Haitian official alleges vote manipulation (AP) Updated: 2006-02-13 08:54
A member of Haiti's electoral council said results of the presidential
elections were being manipulated, echoing complaints by throngs of supporters of
Rene Preval, who poured into the streets on Sunday with angry allegations of
fraud.
With 75 percent of votes counted, Preval was falling short of winning
Tuesday's elections outright by less than a percentage point.
"According to me, there's a certain level of manipulation," Pierre Richard
Duchemin, an electoral council member, told The Associated Press, adding that
"there is an effort to stop people from asking questions" about the counting
process.
Duchemin said Sunday he needed access to tallies of vote counts in hopes of
learning who was behind the alleged manipulation. He called for an
investigation.
Preval's supporters poured out of different neighborhoods of the capital and
converged on the electoral council headquarters. Blowing horns and pounding
drums, they denounced Jacques Bernard, director-general of the nine-member
electoral council.
Haitian police officers stand on guard while supporters of
Haitian presidential favorite Rene Preval demonstrate outside the
electoral commission in Port-au-Prince, Haiti, Sunday, Feb. 12,
2006.[AP] | "Jacques Bernard is a thief. He doesn't know how to count!" they chanted.
U.N. peacekeepers blocked Preval supporters from reaching the Montana Hotel,
where election officials have been giving updates on the results.
"When you get thousands of people on the streets, things can get
unpredictable," said U.N. spokesman David Wimhurst.
Bernard denied accusations the council voided many votes for Preval, a former
president.
Suspicion has risen among many Haitians that the results were being
manipulated in the five days since voters turned out in droves to elect a new
government. It will replace an interim government installed after then-President
Jean-Bertrand Aristide was ousted in a bloody rebellion two years ago.
Jean-Henoc Faroul, the president of an electoral district with 400,000 voters
northeast of the capital, accused the electoral commission of trying to force a
runoff, saying tally sheets from Preval strongholds have vanished.
"The electoral council is trying to do what it can to diminish the percentage
of Preval so it goes to a second round," Faroul told The Associated Press.
Faroul said he wanted Preval to win but added that he would be protesting if any
candidate was being denied votes by manipulation.

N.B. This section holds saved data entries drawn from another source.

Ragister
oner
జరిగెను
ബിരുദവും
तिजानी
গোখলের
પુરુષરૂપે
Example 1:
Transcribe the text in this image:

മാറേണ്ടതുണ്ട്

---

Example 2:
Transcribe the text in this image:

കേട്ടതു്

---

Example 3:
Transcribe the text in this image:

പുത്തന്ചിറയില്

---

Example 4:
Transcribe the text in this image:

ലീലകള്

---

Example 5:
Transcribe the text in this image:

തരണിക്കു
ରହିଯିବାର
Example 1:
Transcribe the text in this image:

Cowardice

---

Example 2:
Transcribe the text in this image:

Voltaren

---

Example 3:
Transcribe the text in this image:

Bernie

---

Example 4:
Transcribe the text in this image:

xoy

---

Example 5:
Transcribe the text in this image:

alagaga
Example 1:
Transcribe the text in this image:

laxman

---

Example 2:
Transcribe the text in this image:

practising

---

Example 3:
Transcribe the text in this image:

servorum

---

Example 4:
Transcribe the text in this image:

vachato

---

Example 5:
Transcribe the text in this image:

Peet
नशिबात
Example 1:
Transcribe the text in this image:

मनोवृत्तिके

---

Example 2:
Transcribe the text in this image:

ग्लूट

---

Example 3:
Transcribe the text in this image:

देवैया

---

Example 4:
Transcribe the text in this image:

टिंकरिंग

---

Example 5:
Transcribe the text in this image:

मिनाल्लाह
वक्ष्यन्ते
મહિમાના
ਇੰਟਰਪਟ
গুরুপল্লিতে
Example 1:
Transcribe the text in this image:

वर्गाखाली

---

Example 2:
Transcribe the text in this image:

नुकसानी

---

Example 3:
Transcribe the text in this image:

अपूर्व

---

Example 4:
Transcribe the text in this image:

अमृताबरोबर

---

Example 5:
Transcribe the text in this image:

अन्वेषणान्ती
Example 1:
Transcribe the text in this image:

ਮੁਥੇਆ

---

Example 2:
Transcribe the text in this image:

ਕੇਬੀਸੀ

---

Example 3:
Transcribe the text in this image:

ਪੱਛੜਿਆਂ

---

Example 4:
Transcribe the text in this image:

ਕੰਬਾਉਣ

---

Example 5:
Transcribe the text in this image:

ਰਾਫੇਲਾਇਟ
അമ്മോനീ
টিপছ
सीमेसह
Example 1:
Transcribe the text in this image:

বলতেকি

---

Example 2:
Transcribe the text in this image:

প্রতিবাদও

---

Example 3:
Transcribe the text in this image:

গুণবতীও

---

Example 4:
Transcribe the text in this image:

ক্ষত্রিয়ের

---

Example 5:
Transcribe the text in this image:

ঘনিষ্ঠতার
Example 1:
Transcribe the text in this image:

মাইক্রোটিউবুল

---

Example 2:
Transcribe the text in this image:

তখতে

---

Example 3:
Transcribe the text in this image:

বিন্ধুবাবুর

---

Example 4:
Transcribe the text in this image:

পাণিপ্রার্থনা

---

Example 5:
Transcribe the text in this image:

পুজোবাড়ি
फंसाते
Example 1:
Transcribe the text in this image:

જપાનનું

"I am not only the president of an electoral board, but I also vote," Faroul
said. "And I want my vote and the votes of all the people to be respected."
Preval demonstrators threatened violence if Preval is not declared the
first-round winner. As demonstrators marched on the Montana Hotel, the electoral
council abruptly canceled a Sunday evening news conference.

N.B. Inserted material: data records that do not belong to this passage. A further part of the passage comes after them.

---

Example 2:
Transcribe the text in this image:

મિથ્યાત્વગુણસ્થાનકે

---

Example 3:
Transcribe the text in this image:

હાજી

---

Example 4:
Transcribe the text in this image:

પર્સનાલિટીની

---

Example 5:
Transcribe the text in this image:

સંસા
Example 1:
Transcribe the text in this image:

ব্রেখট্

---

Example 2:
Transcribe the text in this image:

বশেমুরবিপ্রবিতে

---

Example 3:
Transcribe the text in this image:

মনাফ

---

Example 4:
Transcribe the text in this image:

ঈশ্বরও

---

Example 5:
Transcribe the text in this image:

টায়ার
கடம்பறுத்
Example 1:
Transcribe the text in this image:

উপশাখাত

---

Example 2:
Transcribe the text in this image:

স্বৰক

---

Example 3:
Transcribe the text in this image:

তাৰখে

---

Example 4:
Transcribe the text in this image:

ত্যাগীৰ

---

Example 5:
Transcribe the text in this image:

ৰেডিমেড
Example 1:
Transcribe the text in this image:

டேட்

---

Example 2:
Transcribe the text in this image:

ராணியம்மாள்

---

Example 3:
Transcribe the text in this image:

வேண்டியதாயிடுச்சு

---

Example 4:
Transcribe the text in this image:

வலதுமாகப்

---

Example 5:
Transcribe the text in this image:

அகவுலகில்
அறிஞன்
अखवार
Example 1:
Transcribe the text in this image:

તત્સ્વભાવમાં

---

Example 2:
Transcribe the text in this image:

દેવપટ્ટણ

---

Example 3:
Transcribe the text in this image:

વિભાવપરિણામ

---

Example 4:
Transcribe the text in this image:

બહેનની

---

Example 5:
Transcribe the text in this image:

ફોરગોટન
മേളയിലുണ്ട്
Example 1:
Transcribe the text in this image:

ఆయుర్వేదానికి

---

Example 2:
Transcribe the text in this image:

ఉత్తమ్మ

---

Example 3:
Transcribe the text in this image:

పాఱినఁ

"If they take the election from Preval, it's not going to go smoothly," said
Robert Antoine, a 23-year-old from the Bel-Air slum. "The people voted massively
for Preval, and it seems the electoral commission is playing games with the
results."
Duchemin accused Bernard of "megalomania," saying he had blocked other
council members from getting information on the tabulation process.
"What we're talking about now is a magician that is sitting down and saying
'I am the only one doing something ... everything I'm doing is perfect,'"

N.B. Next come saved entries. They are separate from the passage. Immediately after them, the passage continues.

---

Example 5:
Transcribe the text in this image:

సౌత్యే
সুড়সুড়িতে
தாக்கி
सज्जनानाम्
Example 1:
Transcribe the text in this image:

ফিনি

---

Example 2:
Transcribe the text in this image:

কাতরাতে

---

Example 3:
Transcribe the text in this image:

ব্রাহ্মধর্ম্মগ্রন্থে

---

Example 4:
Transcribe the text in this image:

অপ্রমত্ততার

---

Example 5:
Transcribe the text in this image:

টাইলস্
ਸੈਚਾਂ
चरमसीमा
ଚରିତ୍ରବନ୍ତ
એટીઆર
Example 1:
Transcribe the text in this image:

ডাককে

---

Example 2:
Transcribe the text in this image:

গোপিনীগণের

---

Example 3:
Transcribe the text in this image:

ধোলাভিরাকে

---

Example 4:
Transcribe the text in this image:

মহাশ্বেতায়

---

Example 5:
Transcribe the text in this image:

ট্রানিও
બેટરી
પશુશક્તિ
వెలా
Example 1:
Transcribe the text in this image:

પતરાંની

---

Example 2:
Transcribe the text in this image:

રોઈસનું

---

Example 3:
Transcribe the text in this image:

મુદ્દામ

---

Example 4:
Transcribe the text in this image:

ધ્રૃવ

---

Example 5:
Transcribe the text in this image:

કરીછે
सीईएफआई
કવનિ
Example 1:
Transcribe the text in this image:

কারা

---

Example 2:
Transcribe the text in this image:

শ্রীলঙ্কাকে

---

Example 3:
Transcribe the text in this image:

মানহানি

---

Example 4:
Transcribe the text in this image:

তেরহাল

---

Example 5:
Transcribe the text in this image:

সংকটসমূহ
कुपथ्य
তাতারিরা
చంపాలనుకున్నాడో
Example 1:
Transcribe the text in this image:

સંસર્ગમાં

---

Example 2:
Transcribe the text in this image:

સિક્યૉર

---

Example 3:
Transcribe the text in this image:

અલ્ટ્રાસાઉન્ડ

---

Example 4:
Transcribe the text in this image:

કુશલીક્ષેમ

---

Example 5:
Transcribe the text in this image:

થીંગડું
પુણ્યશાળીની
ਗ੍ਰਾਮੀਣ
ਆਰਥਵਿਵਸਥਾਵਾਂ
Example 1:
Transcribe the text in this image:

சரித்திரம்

Duchemin said. "We're playing with the future of this country and this is
something we can't afford."
Preval was leading 33 candidates with 49.1 percent of the vote, short of the
50 percent plus one vote he needs to avoid a March 19 runoff with the runner-up.
Leslie Manigat, also a former president, was second with 11.7 percent of the
vote.
South African Nobel laureate Desmond Tutu, presiding over services at Trinity
Cathedral in Port-au-Prince, urged Haitians to be patient.
"They've started well, let them finish the race well," Tutu, the retired
Anglican archbishop of Cape Town, South Africa, told the AP. "And I think they
will, that they will be peaceful and that they will accept the results of the
elections."
An estimated 2.2 million people cast ballots, or 63 percent of registered
voters.
About 125,000 ballots — or 7.5 percent of the votes cast — have been declared
invalid because of irregularities, raising suspicion among Preval supporters
that polling officials are trying to steal the election. Another 4 percent of
the ballots were blank but were still added into the total, making it harder
Preval to obtain the 50 percent plus one vote needed.